Using AWS Lambda one can create the serverless ETL pipeline. For example, if you are storing your clickstream log files to Amazon S3 bucket then an AWS Lambda function can be triggered whenever a new log file is added to your bucket. This AWS Lambda function (Extract) will extract metadata of the log file and put as a record into Amazon Kinesis Stream which will be picked by another AWS Lambda function (Transform). The AWS Lambda function (Transform) will then transform the data and push transformed record in another Amazon Kinesis Stream which. This Amazon Kinesis Stream is attached to Amazon Kinesis Firehose which loads transformed records into the Amazon RedShift. Alternatively, once Amazon Kinesis Analytics is publically available you can use it instead of AWS Lambda do transformation part by running the standard SQL queries against Amazon Kinesis Stream data.

AWS Lambda Serverless ETL

Serverless statistics

AWS Lambda allows us to run arbitrary executables which means one can basically run a portable and lightweight version of R wrapped by a Lambda function written in any supported language.
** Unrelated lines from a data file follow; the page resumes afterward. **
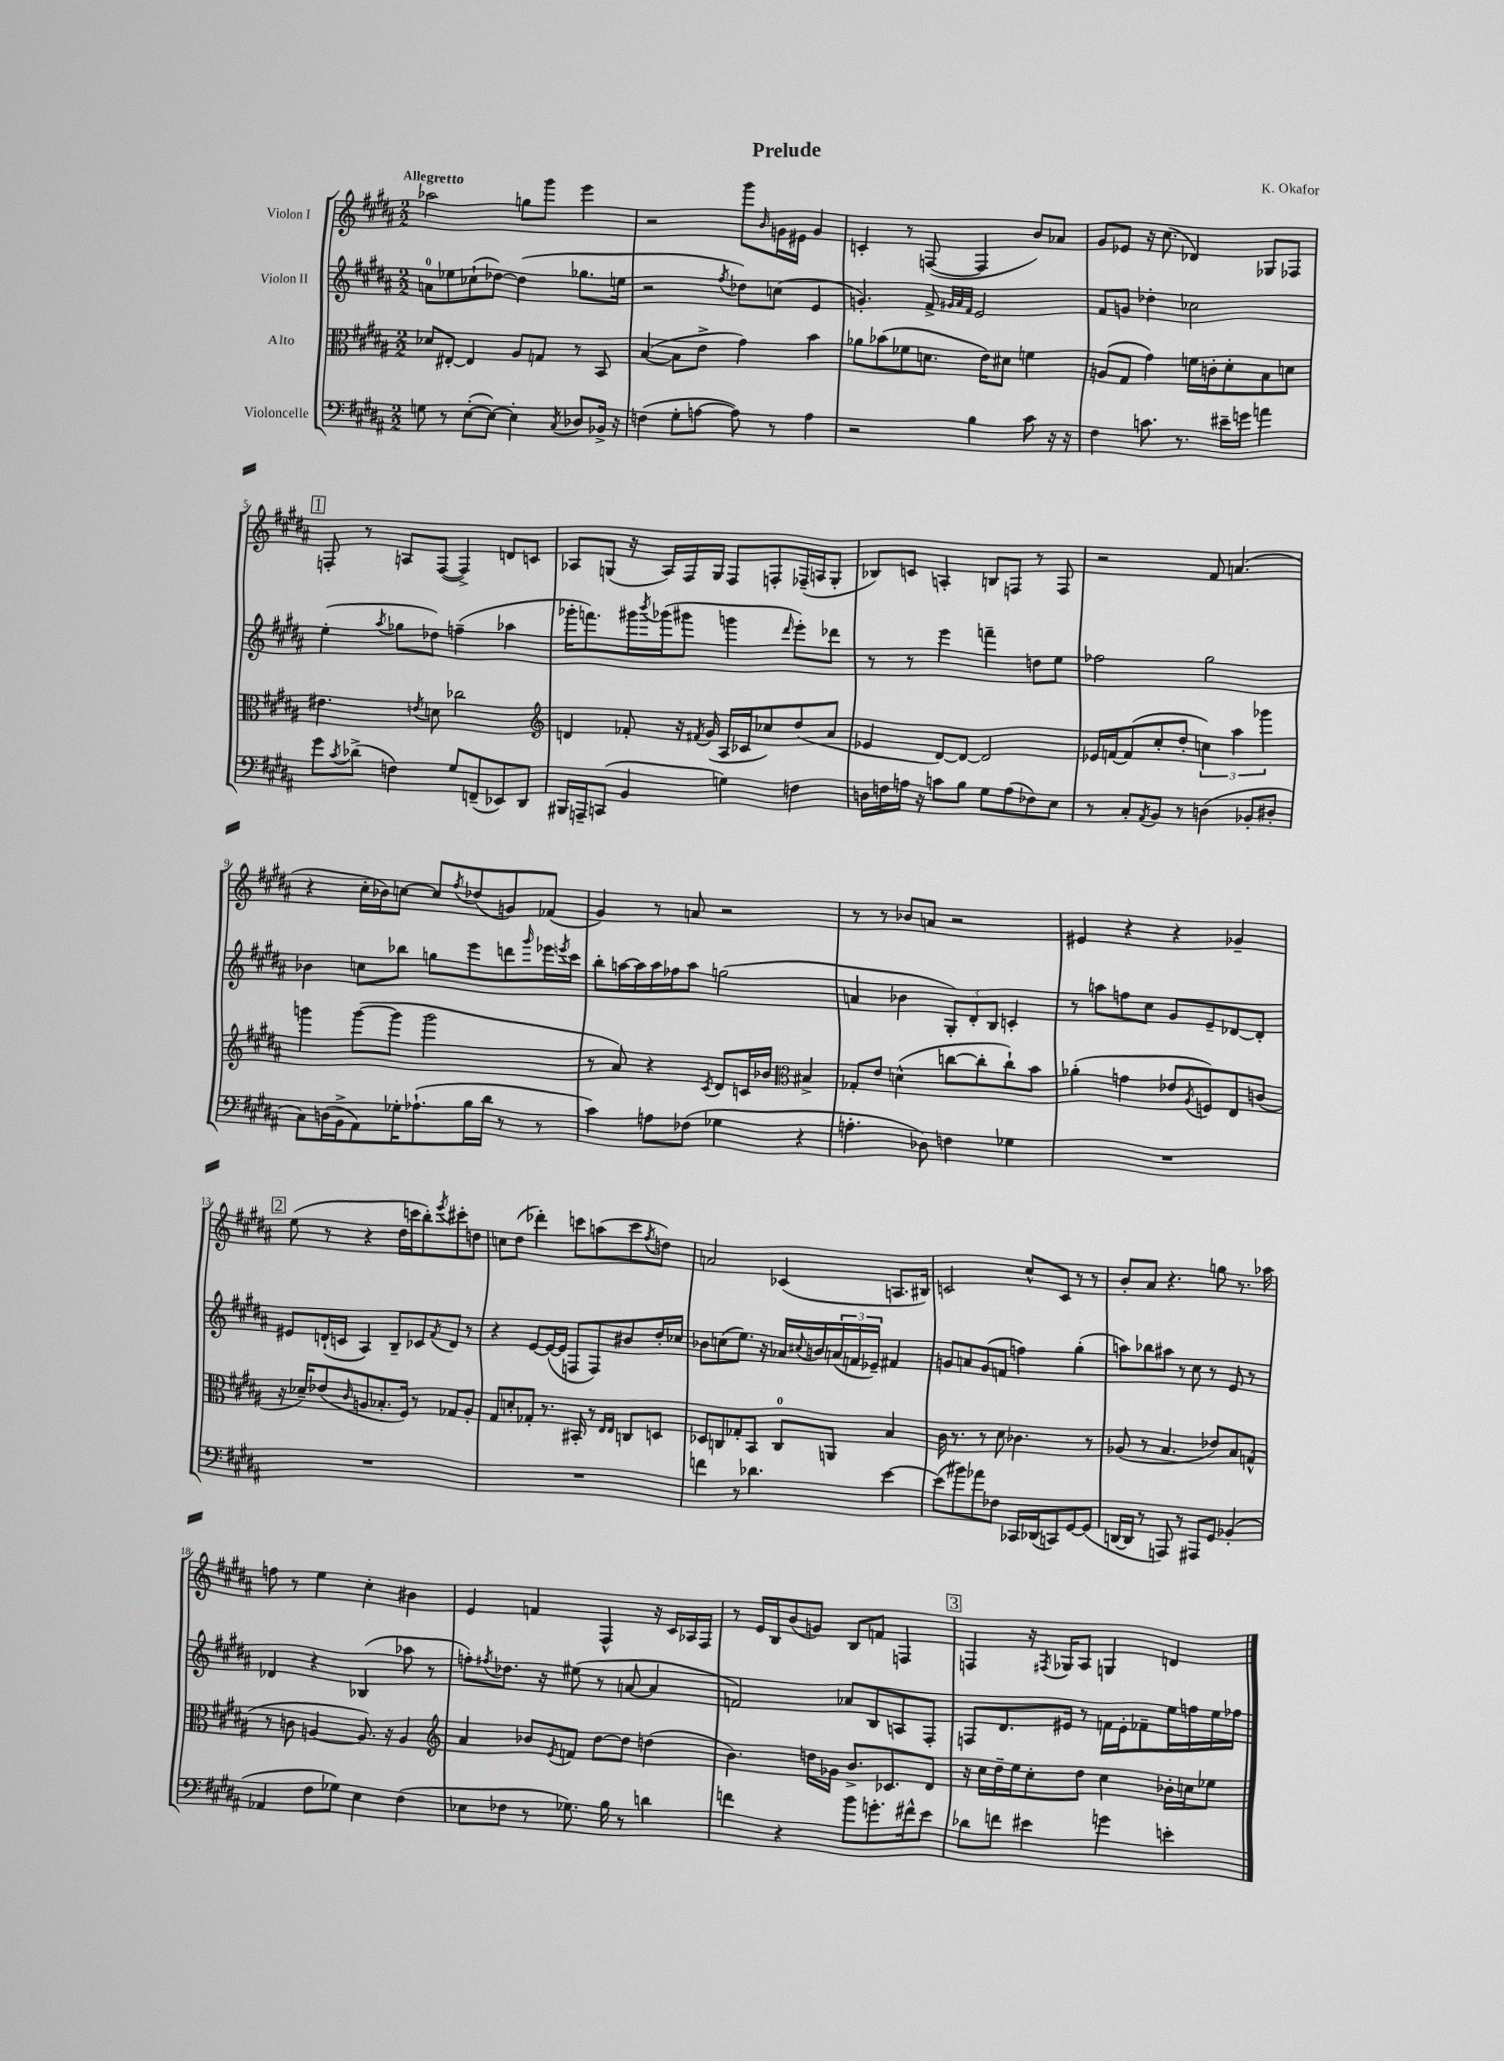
\header { title = "Prelude" composer = "K. Okafor" }
<<
\new StaffGroup <<
\new Staff = "s0" \with { instrumentName = "Violon I" } {
    \clef treble \key b \major \numericTimeSignature \time 2/2 \tempo "Allegretto"
    aes''2 g''8 gis'''8 e'''4 |
    r2 gis'''8 \grace { b'16 } g'16 eis'16 g'4 |
    c'4-. r8 f8~( f4 b'8) aes'8 |
    gis'8 ees'8 r16 cis''8.( des'4) ges8 fes8 |
    \mark \markup { \box "1" } f8-. r8 a8 f8~( f4->) d'8 c'8 |
    aes8 g8( r16 aes16) fis16 g16 fis8 f8-. fes16--( a16 g8-. |
    bes8) c'8 a4-. b8 f8 r8 f8 |
    r2 fis'8 a'4.( |
    r4 cis''16-. bes'16) c''8~ c''8 \acciaccatura { fis''8 } des''8( g'8) fes'8( |
    gis'4) r8 a'8 r2 |
    r8 r8 bes'8 a'8 r2 |
    eis'4 r4 r4 ges'4-- |
    \mark \markup { \box "2" } e''8( r8 r4 dis''16 c'''16 b''8-.) \acciaccatura { e'''8 } cis'''8-. d''8 |
    c''8 dis''8( des'''4-.) c'''8 a''8( c'''8 \acciaccatura { fis''8 } d''8) |
    a'2 ces'4( a8. bis16) |
    c'2 cis''8-^ c'8 r8 r8 |
    b'8-. ais'8 r4. g''8 r8. aes''16 |
    f''8 r8 e''4 cis''4-. bis'4 |
    e'4 f'4 fis4-^ r16 cis'16 aes16 fis16 |
    r8 e'16 b16 b'8( g'8) b8 f'8 f4 |
    \mark \markup { \box "3" } f4 r16 \acciaccatura { fis8 } ges16 ais8 g4 d'4 \bar "|." |
}
\new Staff = "s1" \with { instrumentName = "Violon II" } {
    \clef treble \key b \major \numericTimeSignature \time 2/2
    a'8-0 ees''8 ces''8-!( des''8~) des''4( ges''8. e''16 |
    r2 \acciaccatura { fis''8 } des''8) c''8( e'4 |
    g'4.-.) fis'8-> \grace { gis'32 ais'32 fis'32 } e'2 |
    fis'8 g'8 des''4-. ces''2 |
    \mark \markup { \box "1" } e''4-.( \acciaccatura { ais''8 } ges''8 des''8) f''4--( aes''4 |
    ges'''16-. f'''8.) gis'''16 \acciaccatura { b'''8 } ges'''16( gis'''8 g'''4 \grace { dis'''16 } e'''8-.) des'''8 |
    r8 r8 e'''4 f'''4-- d''8 e''8 |
    fes''2 gis''2 |
    bes'4 c''8 bes''8 g''8 e'''8 d'''8 \grace { gis'''16 } ees'''16 \acciaccatura { e'''8 } cis'''16 |
    b''8-. a''16~ a''16 a''16 fes''16 a''8 g''2( |
    a'4 bes'4 \tuplet 3/2 { gis8-.) dis'8-. b8 } c'4-. |
    r8 a''8 f''8 cis''8 gis'8 e'8-- des'8~ des'8-. |
    \mark \markup { \box "2" } eis'8 d'16-!( c'16 ais4) b8-- ces'8 \acciaccatura { fis'8 } d'8 r8 |
    r4 e'8~ e'16~( e'16 f8 f8) bis'8 dis''16-. ces''16 |
    bes'8 c''8( e''8.) r16 aes'16 \appoggiatura { cis''8 } b'16 \tuplet 3/2 { a'16( f'16 ees'16--) } fis'4 |
    g'8 a'8 g'8( f'8 f''4) gis''4-.( |
    a''8) bes''8 ais''8 r8 cis''8 r8 e'8 r8 |
    des'4 r4 bes4( aes''8 r8 |
    f''8-.) \acciaccatura { fis''8 } des''8. r16 eis''8( r8 a'8~ a'4 |
    f'2) aes'8 b8 a8 fis8-. |
    \mark \markup { \box "3" } f8 dis'8. eis'16 r8 f'16 eis'16-. fes'8-- e''16 f''16 e''16 fes''16 \bar "|." |
}
\new Staff = "s2" \with { instrumentName = "Alto" } {
    \clef alto \key b \major \numericTimeSignature \time 2/2
    des'8 eis8~-. eis4 ais8 g8 r8 b,8 |
    b4~( b8 e'8-> gis'4) b'4 |
    aes'8 bes'8( fes'8 d'8. e'16) dis'8 f'4 |
    a8( gis8 gis'4) f'16 c'16-. dis'8-. b8 d'8 |
    \mark \markup { \box "1" } eis'4. \acciaccatura { e'8 } d'8 ces''2 |
    \clef treble d'4 fes'8-. r16 \acciaccatura { fis'8 } gis'16( ais16 ces'16 ces''8) dis''8( ais'8 |
    ees'4 dis'8~) dis'8~ dis'2 |
    ees'16 f'16~ f'8( cis''8-. dis''8-. \tuplet 3/2 { c''4) ais''4 ges'''4 } |
    g'''4 g'''8~( g'''8 g'''2 |
    r8 ais'8) r4 \acciaccatura { cis'8 } dis'8 c'16 bes'16 \clef alto bis4-> |
    ges8-. e'8 d'4-^( c''8~ c''8-. c''8-!) b'8 |
    aes'4-.( g'4 ees'8 \acciaccatura { ais8 } f8) e8 c'8( |
    \mark \markup { \box "2" } r16 des'16--) ees'8( \grace { cis'16 } a8 bes8.-. fis16) r8 ges8 a8-. |
    gis8 d'8-. ges8-. r8. bis,16-. r8 \grace { e16 e16 } c8 d8 |
    des8 c8 ges8-. b,8 c8-0 a,8 b4 |
    cis'16 r8. r8 dis'8 ces'4. r8 |
    aes8( r8 b4. ees'8) b8 g8-^( |
    r8 c'8 a4~ a8.) r16 a4 |
    \clef treble ais'4 bes'8 \acciaccatura { e'8 } f'8 dis''8~ dis''8 d''4( |
    b'4.) d''16 ges'16 b'8.-> ces'8. dis'8 |
    \mark \markup { \box "3" } r16 cis''16 dis''16-- e''16 cis''8-. dis''8 cis''4 bes'16-. c''16 ees''8 \bar "|." |
}
\new Staff = "s3" \with { instrumentName = "Violoncelle" } {
    \clef bass \key b \major \numericTimeSignature \time 2/2
    g8 r8 e8~-.( e8~) e4-. \acciaccatura { cis8 } des8 bes,16-> r16 |
    f4( gis8-. a8~ a8) r8 a4 |
    r2 b4 cis'8 r16 r16 |
    fis4 c'8. r8. eis'16-- g'16 a'4 |
    \mark \markup { \box "1" } gis'8 \acciaccatura { cis'8 } des'8->( f4) gis8 f,8--( ees,8) dis,8 |
    bis,,16 a,,16-- c,8( b,4 g4) f4 |
    d16 f16 a16 r16 c'8 b8 gis8 a8( fes8) e8 |
    r8 cis8-. \acciaccatura { ais,8 } b,8 r8 d4( bes,8-. dis8-. |
    cis8) d16( b,16-> ais,8) ges16-. aes8.-!( b16 dis'16 r8 r8 |
    cis'4) a8 fes8( ges4 r4 |
    a4.-. des8) f4 ges4 |
    R1 |
    \mark \markup { \box "2" } R1 |
    R1 |
    f'4 r8 des'4. e'4~ |
    e'8( bis'8) aes'8 fes8 ces,16 des,16( c,8) gis,8~ gis,8( |
    d,16~ d,16 r8 a,,8) r8 ais,,8 gis,8 bes,4-.( |
    aes,4 fis8 ges8) e4 fis4( |
    ees8 fes8 r8 ges8.) b16 r8 d'4 |
    f'4 r4 b'8 g'8.-. fis'16-^ e'8 |
    \mark \markup { \box "3" } des'8 f'8 eis'4 g'4 e'4-. \bar "|." |
}
>>
>>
This Lambda function will be the entry point for the R executable and can be called as API if you are using Amazon API Gateway

Serverless machine learning

Last but not least, you can always use AWS Lambda in conjunction with Amazon Machine Learning to either do real-time predictions for streaming data or on-demand prediction by exposing a Lambda function wrapping Amazon Machine Learning as API.

Closing remarks

So there you have it, endless serverless possibilities once you mix the AWS Lambda with other AWS services.